Concurrency is a very low level feature, and if you don’t control the hardware on which your software runs, you might not gain anything out of it, and concurrency itself has some overhead. Let me share some quotes from a couple of books about programming languages that implement concurrency and what do they have to say about it.
From Learning Go
People are attracted to concurrency because they believe concurrent programs run faster. Unfortunately, that’s not always the case. More concurrency doesn’t automatically make things faster, and it can make code harder to understand [it definitely does!].[..]. Whether or not concurrent code runs in parallel depends on the hardware and if the algorithm allows it.

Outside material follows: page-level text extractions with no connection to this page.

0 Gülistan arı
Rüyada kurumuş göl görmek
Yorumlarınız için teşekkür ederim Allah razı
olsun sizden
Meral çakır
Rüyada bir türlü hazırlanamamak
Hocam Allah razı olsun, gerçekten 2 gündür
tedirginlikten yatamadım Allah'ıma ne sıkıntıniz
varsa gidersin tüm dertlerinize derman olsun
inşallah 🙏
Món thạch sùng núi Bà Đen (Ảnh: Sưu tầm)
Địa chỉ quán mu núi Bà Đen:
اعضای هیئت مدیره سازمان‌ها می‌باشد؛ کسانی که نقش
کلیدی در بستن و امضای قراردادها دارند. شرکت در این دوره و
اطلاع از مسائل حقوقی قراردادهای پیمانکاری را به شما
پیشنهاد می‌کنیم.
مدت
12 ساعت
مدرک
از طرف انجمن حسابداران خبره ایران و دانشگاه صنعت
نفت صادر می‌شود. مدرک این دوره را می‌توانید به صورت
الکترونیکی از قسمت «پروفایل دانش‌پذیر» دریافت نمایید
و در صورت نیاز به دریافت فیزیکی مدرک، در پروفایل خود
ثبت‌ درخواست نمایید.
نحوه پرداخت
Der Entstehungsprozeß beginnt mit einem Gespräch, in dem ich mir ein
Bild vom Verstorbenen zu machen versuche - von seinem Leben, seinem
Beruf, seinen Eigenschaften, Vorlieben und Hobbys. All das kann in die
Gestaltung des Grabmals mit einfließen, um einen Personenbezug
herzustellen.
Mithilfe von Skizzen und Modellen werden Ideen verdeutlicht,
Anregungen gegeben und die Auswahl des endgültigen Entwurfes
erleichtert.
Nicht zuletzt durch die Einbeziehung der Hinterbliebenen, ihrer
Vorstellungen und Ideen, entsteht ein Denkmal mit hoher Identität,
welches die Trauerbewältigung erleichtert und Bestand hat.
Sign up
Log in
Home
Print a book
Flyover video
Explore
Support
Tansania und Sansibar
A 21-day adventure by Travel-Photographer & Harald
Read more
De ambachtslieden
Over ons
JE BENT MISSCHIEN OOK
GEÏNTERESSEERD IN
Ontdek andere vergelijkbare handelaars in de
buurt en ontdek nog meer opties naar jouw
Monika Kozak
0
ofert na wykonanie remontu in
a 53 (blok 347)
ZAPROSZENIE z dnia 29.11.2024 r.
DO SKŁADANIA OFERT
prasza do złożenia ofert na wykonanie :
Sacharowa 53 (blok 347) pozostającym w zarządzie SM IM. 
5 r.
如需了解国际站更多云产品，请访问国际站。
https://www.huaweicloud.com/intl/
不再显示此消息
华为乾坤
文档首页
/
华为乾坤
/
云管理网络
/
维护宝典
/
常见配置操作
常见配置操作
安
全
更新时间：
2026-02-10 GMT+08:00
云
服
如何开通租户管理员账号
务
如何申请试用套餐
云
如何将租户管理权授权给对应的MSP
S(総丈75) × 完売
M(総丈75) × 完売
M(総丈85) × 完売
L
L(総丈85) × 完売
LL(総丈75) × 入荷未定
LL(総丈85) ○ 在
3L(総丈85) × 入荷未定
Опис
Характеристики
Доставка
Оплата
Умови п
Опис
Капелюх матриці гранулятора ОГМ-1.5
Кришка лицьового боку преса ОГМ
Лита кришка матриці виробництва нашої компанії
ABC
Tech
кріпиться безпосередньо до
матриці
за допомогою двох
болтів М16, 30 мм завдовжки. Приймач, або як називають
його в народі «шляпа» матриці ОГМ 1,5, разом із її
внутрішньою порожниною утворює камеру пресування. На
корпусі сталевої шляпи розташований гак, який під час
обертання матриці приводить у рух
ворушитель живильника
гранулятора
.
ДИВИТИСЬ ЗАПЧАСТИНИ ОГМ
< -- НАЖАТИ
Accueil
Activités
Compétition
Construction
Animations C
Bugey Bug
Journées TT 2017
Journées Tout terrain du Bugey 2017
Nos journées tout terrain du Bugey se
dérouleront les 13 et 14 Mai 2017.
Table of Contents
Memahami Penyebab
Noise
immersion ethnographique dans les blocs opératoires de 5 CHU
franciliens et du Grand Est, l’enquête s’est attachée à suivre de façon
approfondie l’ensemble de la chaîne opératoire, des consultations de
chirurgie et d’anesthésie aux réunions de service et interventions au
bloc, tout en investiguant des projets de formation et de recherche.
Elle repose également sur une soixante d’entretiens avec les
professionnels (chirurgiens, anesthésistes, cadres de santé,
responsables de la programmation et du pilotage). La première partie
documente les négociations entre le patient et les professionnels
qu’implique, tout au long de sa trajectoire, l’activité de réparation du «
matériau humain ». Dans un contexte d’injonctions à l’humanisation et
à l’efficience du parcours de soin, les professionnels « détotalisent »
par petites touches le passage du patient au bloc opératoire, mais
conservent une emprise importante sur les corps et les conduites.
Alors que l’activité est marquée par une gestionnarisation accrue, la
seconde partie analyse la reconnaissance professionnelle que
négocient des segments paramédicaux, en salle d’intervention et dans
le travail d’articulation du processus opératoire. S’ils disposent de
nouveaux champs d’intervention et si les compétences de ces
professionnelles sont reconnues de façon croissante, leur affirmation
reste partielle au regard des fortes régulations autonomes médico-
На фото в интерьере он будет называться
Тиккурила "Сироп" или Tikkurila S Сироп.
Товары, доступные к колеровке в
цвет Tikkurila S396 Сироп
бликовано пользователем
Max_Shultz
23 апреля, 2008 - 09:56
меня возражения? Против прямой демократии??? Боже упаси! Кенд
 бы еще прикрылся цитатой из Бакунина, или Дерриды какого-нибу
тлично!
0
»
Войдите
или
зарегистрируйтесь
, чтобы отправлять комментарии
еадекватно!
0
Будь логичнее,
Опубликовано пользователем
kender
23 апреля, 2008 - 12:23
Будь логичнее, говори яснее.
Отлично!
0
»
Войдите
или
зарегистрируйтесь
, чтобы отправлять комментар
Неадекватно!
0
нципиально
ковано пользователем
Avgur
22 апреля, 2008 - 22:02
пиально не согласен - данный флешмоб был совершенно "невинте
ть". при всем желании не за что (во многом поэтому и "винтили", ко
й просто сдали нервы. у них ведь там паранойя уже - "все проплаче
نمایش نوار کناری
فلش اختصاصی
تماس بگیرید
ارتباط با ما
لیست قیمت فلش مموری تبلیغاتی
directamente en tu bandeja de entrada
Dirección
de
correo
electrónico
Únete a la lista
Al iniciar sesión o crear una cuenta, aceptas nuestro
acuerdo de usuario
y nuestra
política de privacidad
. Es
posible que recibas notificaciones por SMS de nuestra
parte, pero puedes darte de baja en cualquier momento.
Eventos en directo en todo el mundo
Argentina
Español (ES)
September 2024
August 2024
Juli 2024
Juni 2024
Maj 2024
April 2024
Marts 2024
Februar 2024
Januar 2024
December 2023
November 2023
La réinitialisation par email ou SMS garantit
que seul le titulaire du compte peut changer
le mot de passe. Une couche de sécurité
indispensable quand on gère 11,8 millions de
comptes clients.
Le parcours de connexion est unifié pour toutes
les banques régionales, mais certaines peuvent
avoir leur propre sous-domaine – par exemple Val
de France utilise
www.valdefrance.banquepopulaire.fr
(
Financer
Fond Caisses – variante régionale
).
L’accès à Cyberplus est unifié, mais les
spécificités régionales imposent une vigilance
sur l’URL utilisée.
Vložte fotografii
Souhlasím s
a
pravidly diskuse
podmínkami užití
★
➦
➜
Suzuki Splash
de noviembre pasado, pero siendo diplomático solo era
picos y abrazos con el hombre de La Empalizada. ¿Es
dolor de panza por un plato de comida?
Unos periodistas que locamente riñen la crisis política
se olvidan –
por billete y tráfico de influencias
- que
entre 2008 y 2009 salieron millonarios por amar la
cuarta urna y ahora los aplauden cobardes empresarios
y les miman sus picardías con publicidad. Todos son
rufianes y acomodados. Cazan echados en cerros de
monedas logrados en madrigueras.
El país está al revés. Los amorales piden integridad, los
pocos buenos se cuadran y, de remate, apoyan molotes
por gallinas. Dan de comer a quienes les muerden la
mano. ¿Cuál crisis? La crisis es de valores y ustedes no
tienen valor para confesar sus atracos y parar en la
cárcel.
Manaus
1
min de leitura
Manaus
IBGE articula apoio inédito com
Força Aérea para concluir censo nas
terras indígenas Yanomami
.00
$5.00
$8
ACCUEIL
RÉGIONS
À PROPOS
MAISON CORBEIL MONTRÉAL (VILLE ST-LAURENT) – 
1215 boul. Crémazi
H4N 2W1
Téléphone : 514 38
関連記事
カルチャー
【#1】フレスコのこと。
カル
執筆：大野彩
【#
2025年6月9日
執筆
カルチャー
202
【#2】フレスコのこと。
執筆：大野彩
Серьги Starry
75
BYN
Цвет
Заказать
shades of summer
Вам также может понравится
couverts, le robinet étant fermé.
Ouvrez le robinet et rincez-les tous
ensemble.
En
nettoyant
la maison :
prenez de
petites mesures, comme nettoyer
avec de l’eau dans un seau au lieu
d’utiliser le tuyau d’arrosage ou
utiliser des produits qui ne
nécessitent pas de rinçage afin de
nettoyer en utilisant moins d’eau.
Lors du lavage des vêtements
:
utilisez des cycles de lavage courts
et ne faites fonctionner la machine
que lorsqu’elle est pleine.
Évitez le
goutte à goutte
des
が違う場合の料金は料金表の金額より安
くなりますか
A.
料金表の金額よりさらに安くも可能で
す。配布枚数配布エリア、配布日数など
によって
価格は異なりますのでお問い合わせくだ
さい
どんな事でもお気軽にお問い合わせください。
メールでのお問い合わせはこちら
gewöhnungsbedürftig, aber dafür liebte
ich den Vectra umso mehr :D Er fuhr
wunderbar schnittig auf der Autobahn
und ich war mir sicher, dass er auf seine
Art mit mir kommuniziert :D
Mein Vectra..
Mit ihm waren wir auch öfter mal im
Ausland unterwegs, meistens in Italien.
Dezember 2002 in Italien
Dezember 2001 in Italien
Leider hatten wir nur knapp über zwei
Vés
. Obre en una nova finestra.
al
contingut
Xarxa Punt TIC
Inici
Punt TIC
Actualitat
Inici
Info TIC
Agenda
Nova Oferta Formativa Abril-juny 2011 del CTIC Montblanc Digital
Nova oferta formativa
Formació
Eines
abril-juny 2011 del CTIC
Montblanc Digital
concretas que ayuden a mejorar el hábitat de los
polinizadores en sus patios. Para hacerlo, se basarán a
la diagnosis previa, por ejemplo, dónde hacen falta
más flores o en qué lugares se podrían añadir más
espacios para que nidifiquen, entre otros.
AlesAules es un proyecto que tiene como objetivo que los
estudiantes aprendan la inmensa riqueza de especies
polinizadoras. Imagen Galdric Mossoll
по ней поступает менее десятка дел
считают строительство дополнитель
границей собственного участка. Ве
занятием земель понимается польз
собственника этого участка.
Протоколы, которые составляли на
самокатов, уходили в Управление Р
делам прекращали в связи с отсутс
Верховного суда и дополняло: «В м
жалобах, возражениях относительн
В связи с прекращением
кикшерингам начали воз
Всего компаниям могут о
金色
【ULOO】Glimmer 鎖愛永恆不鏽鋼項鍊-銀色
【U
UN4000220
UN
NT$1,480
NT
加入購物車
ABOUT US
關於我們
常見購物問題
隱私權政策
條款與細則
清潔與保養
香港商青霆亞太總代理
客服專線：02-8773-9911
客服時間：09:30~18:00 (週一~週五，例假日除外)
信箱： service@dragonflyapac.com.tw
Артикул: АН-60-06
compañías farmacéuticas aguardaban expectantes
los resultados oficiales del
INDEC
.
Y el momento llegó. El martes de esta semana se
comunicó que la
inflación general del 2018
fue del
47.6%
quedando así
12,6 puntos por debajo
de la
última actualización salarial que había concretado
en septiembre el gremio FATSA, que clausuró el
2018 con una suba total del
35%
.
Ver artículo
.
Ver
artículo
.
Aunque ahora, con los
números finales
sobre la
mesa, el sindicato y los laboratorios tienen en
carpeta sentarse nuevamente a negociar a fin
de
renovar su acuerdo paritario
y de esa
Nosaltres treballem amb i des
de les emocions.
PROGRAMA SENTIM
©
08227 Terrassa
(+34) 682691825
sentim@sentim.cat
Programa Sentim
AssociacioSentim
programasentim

And from Rust for Rustaceans:
A somewhat orthogonal aspect of concurrency that you should be mindful of is the cost of introducing concurrency in the first place. Compilers are really good at optimizing single-threaded code-they’ve been doing it for a long time, after all- and single-threaded code tends to get away with fewer expensive safeguards (like lock, channels, or atomic instructions) than concurrent code can. In aggregate, the various costs of concurrency can make a parallel program slower than its single-threaded-counterpart given any number of cores! This is why it’s important to measure both before and after you optimize and parallelize: the results may susprise you
And they link this “COST” PDF for more info.
Concurrency will definitely make your code harder to understand and the gain is just potential, not guaranteed. So make very very sure that you really need it and that you’re not wandering into a Venus flytrap.
Final words
As always, the hope is to shed light on something worth considering. Seeing these pitfalls happen in the real world is both frustrating and disheartening. Developers often fall into these traps with the best of intentions, only to realize too late of the consequences. Only a small amount of critical thinking and seeing the bigger picture is needed to decide whether a practice is truly helping or quietly causing harm. The choice is yours.